Is it possible? If yes, how?
You mean like a persistent path ID? This isn't directly featured, but you can do it in a Query in Cypher.
If you want somthing persistent, you can always use an index, so create a Relationship index that would store the Relationships of Path 1 under the key/value of Path:1.

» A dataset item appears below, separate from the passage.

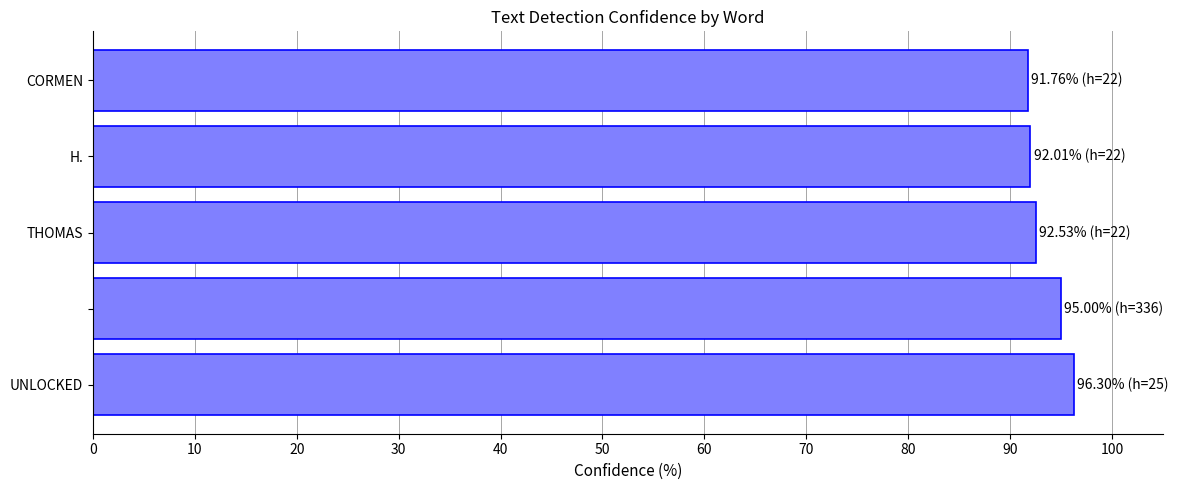

What is the minimum value shown in the chart?

91.8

EDIT: After getting more information, here's a use case using the index:
It would be up to you to define this in the Index. Here is what you do:
Node a = db.createNode();
Node b = db.createNode();
Node c = db.createNode();
Node d = db.createNode();
Node e = db.createNode();
Node f = db.createNode();
Relationship aTob = a.createRelationshipTo(b, DynamicRelationshipType.withName("RELATIONSHIP"));
Relationship bToc = b.createRelationshipTo(c, DynamicRelationshipType.withName("RELATIONSHIP"));
Relationship cTod = c.createRelationshipTo(d, DynamicRelationshipType.withName("RELATIONSHIP"));
Relationship bToe = b.createRelationshipTo(e, DynamicRelationshipType.withName("RELATIONSHIP"));
Relationship eTof = e.createRelationshipTo(f, DynamicRelationshipType.withName("RELATIONSHIP"));
Index<Relationship> relationshipIndex = db.index().forRelationships("PathIndex");
String pathRId = UUID.randomUUID().toString();
String pathMId = UUID.randomUUID().toString();
relationshipIndex.add(aTob, "PathId", pathRId);
relationshipIndex.add(bToc, "PathId", pathRId);
relationshipIndex.add(cTod, "PathId", pathRId);
relationshipIndex.add(aTob, "PathId", pathMId);
relationshipIndex.add(bToe, "PathId", pathMId);
relationshipIndex.add(eTof, "PathId", pathMId);
Then when you want to find a path, you would search by the ID. You would be responsible for maintaining the Set Id in the index, here I use UUID, but you can use something more representative of your information. The relationships would not be in any repeatable order when returned from the Index.